Admitting that she was "woefully unprepared" to execute the dance moves required for her role as a troubled ballerina in Black Swan, Portman added, "The point is, if I had known my own limitations, I never would have taken the risk. And the risk led to one of my greatest personal and professional achievements."

Portman was referring, of course, to her triumphant award season that culminated in her Oscar win and the fact that she ended up having a child with and marrying the film's choreographer, Benjamin Millepied.

"Make use of the fact that you don't doubt yourself too much right now because, as we get older, we get more realistic," she continued. "Accept your lack of knowledge and use it as your asset."

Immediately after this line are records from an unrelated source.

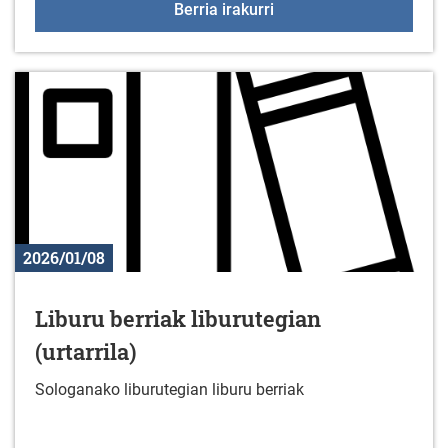
KzGuneko ikastaroa ots
Berria irakurri
2026/01/08
Liburu berriak liburutegian
(urtarrila)
Sologanako liburutegian liburu berriak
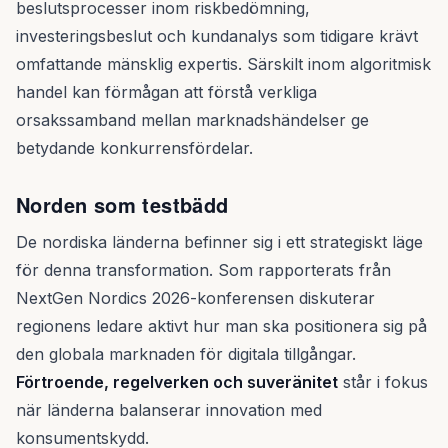
beslutsprocesser inom riskbedömning,
investeringsbeslut och kundanalys som tidigare krävt
omfattande mänsklig expertis. Särskilt inom algoritmisk
handel kan förmågan att förstå verkliga
orsakssamband mellan marknadshändelser ge
betydande konkurrensfördelar.
Norden som testbädd
De nordiska länderna befinner sig i ett strategiskt läge
för denna transformation. Som rapporterats från
NextGen Nordics 2026-konferensen diskuterar
regionens ledare aktivt hur man ska positionera sig på
den globala marknaden för digitala tillgångar.
Förtroende, regelverken och suveränitet
står i fokus
när länderna balanserar innovation med
konsumentskydd.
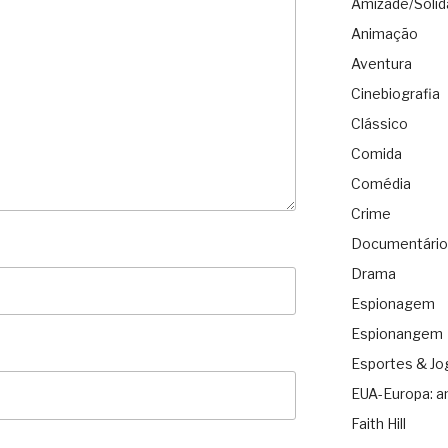
Amizade/Solid
Animação
Aventura
Cinebiografia
Clássico
Comida
Comédia
Crime
Documentário
Drama
Espionagem
Espionangem
Esportes & Jo
EUA-Europa: a
Faith Hill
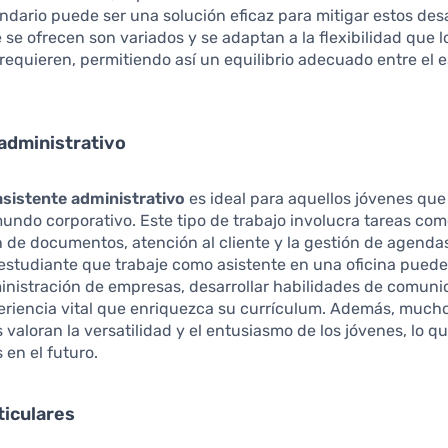
ndario puede ser una solución eficaz para mitigar estos desa
se ofrecen son variados y se adaptan a la flexibilidad que l
requieren, permitiendo así un equilibrio adecuado entre el e
administrativo
asistente administrativo
es ideal para aquellos jóvenes qu
mundo corporativo. Este tipo de trabajo involucra tareas com
 de documentos, atención al cliente y la gestión de agendas
estudiante que trabaje como asistente en una oficina pued
inistración de empresas, desarrollar habilidades de comuni
eriencia vital que enriquezca su currículum. Además, much
valoran la versatilidad y el entusiasmo de los jóvenes, lo 
 en el futuro.
ticulares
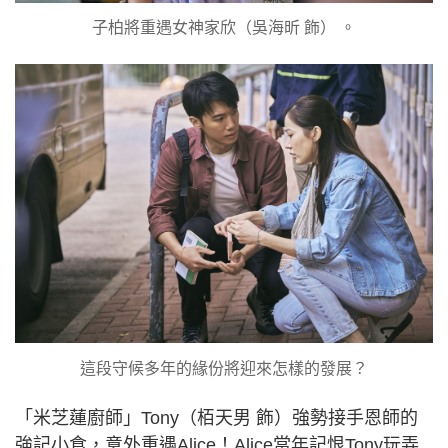
子柏將重遇女神家欣（吳海昕 飾） 。
這段守候多年的緣份將迎來怎樣的發展？
「米芝蓮廚師」Tony（栢天男 飾）強勢接手恩師的
強記小食，意外重遇Alice！Alice當年記恨Tony玩弄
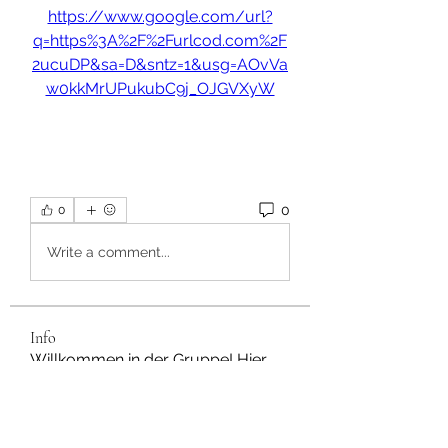
https://www.google.com/url?
q=https%3A%2F%2Furlcod.com%2F
2ucuDP&sa=D&sntz=1&usg=AOvVa
w0kkMrUPukubC9j_OJGVXyW
0
0
Write a comment...
Info
Willkommen in der Gruppe! Hier
können Sie sich mit anderen M
...
Weiterlesen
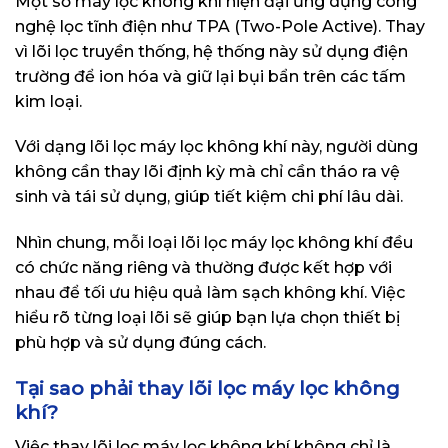
Một số máy lọc không khí hiện đại ứng dụng công
nghệ lọc tĩnh điện như TPA (Two-Pole Active). Thay
vì lõi lọc truyền thống, hệ thống này sử dụng điện
trường để ion hóa và giữ lại bụi bẩn trên các tấm
kim loại.
Với dạng lõi lọc máy lọc không khí này, người dùng
không cần thay lõi định kỳ mà chỉ cần tháo ra vệ
sinh và tái sử dụng, giúp tiết kiệm chi phí lâu dài.
Nhìn chung, mỗi loại lõi lọc máy lọc không khí đều
có chức năng riêng và thường được kết hợp với
nhau để tối ưu hiệu quả làm sạch không khí. Việc
hiểu rõ từng loại lõi sẽ giúp bạn lựa chọn thiết bị
phù hợp và sử dụng đúng cách.
Tại sao phải thay lõi lọc máy lọc không
khí?
Việc thay
lõi lọc máy lọc không khí
không chỉ là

And Portman seems to be on a tear right now on the risk-taking circuit. She was just at the Cannes Film Festival for the premiere of her directorial debut, The Tale of Love and Darkness (which she also co-wrote and starred in), and she is planning to play Ruth Bader Ginsburg in On the Basis of Sex, about the activist-lawyer's rise to becoming a Supreme Court justice. And after that, she'll step into the iconic shoes of Jacqueline Kennedy. No pressure, of course.

Heck, even speaking at her alma mater felt like a risk!

"I have to admit, primarily because I can't deny it—as it was leaked in the Wikileaks release of the Sony hack—that when I was invited I replied, and I directly quote my own email, 'Wow, this is so nice! I'm going to need some funny ghost writers. Any ideas?'

"This initial response, now blessedly public, was from the knowledge that at my Class Day, we were lucky enough to have Will Ferrell as Class Day speaker, and that many of us, hungover or even freshly high, mainly wanted to laugh."